Only one stretch of the data below is wanted: the lines from the one with "M614 1336H640V1344H657V1357H614Z" through the one with "M660 1364 661 1398H614V1365Z", repeated exactly.

─── Records

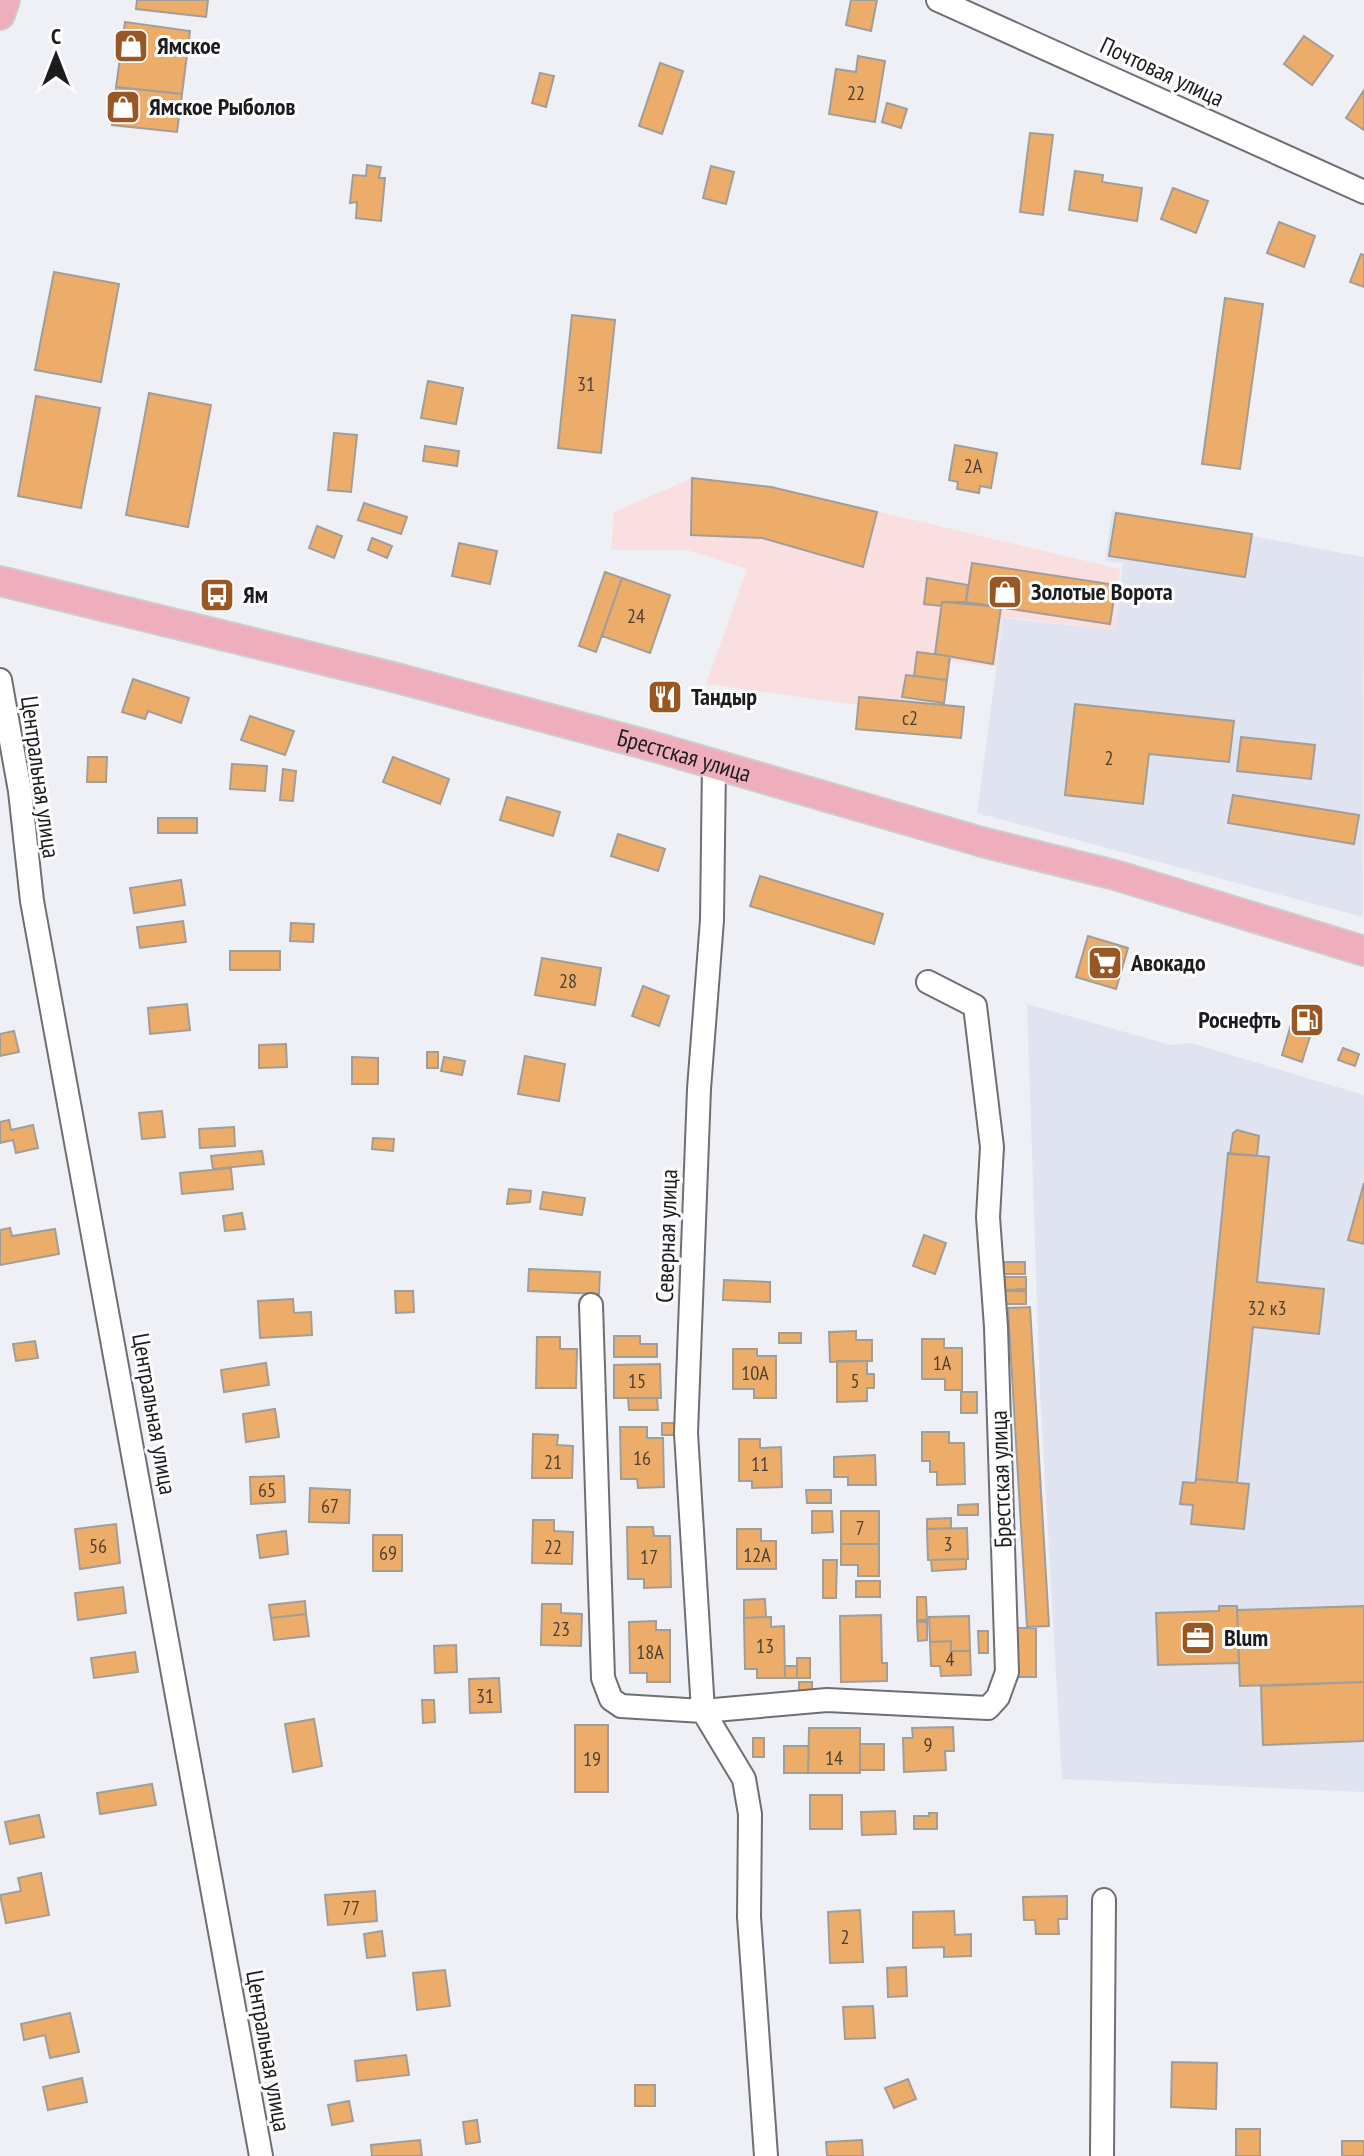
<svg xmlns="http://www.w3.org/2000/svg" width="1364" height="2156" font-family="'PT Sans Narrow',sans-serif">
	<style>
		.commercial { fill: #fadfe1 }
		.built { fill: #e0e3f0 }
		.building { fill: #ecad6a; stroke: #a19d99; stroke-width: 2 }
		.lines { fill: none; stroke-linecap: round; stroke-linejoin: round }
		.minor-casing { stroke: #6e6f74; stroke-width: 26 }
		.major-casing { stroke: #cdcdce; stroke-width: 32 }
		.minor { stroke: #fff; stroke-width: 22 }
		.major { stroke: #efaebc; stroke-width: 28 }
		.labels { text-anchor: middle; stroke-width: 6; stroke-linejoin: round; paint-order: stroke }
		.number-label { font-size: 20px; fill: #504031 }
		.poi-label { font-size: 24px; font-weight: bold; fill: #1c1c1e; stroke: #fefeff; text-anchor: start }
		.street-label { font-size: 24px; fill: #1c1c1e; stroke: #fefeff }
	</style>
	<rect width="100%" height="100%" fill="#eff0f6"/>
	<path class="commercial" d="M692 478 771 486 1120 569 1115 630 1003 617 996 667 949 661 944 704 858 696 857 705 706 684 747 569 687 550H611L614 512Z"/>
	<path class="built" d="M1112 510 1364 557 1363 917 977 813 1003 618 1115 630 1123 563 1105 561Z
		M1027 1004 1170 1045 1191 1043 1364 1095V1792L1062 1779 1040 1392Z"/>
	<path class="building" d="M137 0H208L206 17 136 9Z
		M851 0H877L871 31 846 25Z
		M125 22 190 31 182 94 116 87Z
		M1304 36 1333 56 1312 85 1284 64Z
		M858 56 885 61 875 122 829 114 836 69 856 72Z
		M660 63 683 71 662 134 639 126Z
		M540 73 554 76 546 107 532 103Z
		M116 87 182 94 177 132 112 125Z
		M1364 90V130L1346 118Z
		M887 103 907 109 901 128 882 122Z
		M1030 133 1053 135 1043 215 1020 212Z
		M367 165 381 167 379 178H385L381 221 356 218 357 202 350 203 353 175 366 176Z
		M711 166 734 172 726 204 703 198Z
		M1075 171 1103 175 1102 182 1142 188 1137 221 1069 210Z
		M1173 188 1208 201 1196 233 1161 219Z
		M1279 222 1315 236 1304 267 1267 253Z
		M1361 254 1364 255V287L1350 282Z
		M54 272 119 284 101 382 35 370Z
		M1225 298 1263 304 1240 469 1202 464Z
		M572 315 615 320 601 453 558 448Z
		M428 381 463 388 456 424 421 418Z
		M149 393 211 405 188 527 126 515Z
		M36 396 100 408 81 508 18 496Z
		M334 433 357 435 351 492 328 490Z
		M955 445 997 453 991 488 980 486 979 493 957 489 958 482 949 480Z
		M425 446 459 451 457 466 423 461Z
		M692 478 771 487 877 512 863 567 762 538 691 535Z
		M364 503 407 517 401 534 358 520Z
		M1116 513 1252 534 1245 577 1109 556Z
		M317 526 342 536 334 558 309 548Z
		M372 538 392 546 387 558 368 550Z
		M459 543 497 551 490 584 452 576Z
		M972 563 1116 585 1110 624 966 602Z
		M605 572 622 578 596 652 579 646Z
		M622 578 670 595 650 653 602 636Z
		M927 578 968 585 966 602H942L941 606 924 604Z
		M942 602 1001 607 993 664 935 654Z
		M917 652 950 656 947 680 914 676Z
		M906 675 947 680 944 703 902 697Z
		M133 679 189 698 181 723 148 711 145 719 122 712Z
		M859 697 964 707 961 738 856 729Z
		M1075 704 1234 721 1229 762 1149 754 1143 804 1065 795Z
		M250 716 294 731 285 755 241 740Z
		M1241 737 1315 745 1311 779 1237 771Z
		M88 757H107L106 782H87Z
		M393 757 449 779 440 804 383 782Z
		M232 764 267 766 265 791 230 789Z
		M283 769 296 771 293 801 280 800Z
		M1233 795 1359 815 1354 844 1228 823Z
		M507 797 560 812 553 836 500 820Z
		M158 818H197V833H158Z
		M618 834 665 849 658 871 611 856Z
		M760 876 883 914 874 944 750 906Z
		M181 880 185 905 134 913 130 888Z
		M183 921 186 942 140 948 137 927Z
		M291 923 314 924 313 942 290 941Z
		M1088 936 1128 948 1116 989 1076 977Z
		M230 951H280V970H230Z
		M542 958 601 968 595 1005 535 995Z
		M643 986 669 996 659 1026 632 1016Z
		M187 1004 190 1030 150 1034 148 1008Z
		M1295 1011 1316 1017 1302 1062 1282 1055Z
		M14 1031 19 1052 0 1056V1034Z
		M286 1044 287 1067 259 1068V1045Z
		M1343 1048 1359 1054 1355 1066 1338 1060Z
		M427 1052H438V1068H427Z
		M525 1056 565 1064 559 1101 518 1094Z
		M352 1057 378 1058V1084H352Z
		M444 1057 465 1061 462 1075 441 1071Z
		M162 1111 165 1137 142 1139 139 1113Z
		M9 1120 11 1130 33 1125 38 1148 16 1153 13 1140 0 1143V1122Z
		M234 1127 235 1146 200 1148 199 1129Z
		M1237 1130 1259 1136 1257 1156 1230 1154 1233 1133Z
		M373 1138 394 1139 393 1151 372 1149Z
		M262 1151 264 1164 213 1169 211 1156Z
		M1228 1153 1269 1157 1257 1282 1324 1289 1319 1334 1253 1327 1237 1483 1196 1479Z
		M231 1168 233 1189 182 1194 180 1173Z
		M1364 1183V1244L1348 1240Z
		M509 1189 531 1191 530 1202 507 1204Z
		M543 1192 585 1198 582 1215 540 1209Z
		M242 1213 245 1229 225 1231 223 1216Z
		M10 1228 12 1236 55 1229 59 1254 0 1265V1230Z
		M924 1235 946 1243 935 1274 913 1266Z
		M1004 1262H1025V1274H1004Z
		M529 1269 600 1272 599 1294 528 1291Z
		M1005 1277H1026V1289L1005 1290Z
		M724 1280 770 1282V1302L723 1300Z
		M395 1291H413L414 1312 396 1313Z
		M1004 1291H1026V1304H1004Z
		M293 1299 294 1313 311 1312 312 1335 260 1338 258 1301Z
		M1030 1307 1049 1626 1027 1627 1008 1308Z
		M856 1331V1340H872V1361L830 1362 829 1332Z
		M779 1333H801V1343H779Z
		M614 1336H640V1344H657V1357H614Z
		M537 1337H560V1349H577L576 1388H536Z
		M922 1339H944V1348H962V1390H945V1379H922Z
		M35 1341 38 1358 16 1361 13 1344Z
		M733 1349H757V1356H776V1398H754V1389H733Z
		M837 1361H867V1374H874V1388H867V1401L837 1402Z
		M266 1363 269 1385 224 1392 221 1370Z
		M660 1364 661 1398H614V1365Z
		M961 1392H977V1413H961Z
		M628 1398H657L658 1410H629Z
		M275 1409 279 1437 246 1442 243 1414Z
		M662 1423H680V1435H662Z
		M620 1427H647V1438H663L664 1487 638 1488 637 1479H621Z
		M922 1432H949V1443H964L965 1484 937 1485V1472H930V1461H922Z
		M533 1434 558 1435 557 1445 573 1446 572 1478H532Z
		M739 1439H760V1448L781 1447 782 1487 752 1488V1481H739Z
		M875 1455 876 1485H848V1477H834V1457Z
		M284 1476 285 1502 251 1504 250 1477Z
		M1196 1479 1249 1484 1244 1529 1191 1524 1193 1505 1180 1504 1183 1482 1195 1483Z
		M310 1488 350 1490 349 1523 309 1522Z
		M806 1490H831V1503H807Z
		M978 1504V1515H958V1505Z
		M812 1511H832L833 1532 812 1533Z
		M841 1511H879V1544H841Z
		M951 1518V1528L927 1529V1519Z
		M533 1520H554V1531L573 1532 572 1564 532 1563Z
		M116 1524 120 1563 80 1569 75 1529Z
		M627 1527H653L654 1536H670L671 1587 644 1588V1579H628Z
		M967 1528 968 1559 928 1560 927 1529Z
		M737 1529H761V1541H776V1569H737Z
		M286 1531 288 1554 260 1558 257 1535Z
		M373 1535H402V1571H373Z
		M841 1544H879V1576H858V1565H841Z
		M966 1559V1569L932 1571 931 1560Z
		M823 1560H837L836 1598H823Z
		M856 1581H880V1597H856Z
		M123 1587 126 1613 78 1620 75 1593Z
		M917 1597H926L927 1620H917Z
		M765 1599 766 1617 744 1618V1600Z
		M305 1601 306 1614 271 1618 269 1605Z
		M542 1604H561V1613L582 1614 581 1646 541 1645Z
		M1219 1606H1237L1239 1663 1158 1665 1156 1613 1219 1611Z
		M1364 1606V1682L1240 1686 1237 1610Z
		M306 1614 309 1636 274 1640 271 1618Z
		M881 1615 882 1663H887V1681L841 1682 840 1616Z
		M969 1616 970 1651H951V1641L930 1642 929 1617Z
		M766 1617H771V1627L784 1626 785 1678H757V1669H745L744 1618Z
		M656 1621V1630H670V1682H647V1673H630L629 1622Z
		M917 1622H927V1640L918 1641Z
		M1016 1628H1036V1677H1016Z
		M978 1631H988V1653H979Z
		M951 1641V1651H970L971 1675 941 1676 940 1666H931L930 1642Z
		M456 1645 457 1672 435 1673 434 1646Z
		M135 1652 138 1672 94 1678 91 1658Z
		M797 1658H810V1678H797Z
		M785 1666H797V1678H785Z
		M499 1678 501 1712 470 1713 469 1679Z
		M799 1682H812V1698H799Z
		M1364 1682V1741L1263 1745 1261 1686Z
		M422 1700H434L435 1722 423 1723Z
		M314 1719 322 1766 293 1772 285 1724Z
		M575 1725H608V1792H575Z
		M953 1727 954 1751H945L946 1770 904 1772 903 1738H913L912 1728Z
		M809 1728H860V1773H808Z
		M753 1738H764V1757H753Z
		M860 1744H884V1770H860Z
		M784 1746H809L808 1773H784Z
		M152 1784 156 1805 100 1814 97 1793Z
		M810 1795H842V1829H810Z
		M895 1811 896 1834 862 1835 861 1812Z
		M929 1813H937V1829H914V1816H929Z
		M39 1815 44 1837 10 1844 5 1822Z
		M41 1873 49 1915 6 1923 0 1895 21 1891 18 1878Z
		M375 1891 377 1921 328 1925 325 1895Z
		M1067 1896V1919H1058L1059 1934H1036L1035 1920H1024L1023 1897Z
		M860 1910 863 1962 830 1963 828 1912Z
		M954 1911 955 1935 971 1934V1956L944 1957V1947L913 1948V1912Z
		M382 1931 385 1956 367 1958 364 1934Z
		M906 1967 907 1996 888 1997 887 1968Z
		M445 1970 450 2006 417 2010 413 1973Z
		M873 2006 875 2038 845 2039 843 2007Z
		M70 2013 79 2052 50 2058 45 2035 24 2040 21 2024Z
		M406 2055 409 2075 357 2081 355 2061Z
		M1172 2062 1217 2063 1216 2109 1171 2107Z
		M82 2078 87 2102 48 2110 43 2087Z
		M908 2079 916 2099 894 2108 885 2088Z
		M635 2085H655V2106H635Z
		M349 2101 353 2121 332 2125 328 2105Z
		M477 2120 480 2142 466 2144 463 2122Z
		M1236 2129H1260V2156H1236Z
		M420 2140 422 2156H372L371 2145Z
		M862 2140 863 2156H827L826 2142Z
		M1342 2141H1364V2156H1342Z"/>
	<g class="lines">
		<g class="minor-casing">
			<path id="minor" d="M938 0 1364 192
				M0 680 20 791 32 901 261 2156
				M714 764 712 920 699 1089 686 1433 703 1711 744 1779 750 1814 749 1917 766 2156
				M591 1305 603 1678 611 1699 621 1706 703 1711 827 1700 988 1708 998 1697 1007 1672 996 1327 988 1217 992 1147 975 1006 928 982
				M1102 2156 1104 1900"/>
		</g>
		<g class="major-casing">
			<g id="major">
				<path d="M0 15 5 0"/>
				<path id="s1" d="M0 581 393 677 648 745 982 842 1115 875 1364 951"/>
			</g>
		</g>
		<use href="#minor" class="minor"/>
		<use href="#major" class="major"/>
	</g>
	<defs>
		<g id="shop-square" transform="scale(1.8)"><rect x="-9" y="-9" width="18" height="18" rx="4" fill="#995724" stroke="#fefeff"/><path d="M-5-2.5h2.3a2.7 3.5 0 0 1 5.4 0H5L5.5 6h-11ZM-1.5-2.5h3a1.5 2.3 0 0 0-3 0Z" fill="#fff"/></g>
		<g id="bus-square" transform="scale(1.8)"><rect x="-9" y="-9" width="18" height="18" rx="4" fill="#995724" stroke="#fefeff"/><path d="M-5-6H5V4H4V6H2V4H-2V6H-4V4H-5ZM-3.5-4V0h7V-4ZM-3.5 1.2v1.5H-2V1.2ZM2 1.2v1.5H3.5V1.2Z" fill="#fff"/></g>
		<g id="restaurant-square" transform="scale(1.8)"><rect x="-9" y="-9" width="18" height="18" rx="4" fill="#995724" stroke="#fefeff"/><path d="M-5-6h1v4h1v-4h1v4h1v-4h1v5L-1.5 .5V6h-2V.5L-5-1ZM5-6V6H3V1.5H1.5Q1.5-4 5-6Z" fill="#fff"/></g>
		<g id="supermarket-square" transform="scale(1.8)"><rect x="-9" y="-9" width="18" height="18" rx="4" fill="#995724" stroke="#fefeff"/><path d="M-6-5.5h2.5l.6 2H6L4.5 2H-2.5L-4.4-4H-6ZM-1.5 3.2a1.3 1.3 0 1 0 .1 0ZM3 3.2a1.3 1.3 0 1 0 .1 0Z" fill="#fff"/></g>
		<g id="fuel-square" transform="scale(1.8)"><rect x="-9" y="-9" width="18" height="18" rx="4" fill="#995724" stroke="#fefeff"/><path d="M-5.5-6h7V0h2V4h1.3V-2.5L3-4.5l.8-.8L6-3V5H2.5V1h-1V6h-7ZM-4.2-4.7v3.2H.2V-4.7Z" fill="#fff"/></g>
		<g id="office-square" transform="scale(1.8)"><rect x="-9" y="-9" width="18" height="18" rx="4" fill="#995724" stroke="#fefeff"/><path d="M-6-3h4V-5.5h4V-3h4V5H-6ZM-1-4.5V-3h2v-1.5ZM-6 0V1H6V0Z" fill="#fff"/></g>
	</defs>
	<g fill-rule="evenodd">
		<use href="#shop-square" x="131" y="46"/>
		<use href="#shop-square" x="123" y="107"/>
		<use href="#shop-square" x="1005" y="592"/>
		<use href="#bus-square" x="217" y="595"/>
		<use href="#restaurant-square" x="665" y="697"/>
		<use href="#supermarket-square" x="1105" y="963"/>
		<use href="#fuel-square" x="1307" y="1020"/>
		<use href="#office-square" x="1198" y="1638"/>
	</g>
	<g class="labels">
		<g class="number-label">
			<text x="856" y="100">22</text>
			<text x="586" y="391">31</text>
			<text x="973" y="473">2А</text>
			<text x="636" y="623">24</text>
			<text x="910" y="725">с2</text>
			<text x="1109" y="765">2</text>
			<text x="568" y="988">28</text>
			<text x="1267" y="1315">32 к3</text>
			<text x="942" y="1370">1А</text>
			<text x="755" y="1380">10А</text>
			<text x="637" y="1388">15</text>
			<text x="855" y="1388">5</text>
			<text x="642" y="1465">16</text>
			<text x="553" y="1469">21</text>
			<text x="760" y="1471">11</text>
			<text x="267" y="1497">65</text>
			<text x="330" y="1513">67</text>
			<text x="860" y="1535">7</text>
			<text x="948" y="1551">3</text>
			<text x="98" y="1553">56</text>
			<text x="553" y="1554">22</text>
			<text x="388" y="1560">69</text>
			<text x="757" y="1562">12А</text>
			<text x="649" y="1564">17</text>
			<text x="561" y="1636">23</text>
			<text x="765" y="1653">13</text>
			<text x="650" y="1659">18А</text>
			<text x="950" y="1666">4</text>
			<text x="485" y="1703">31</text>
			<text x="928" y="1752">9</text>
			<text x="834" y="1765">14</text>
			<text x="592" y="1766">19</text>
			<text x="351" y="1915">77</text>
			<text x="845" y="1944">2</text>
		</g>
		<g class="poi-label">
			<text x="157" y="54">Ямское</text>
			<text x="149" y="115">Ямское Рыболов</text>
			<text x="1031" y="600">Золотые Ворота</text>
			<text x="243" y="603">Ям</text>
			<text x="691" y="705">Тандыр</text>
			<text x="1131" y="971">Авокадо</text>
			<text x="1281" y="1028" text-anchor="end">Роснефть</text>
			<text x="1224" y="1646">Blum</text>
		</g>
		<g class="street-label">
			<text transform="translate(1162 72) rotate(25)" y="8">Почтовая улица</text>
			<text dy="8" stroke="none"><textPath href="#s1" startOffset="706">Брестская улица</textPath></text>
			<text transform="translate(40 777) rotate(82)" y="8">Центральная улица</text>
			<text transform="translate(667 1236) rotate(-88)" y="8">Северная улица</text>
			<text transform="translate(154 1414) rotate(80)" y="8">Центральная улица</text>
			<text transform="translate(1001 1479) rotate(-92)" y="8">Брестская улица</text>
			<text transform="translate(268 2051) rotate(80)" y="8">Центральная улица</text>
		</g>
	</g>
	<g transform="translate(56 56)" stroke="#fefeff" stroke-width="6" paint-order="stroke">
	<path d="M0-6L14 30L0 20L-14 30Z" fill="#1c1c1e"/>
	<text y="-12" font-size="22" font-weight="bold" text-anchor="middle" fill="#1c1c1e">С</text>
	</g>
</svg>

──────

> [Result below]:
		M614 1336H640V1344H657V1357H614Z
		M537 1337H560V1349H577L576 1388H536Z
		M922 1339H944V1348H962V1390H945V1379H922Z
		M35 1341 38 1358 16 1361 13 1344Z
		M733 1349H757V1356H776V1398H754V1389H733Z
		M837 1361H867V1374H874V1388H867V1401L837 1402Z
		M266 1363 269 1385 224 1392 221 1370Z
		M660 1364 661 1398H614V1365Z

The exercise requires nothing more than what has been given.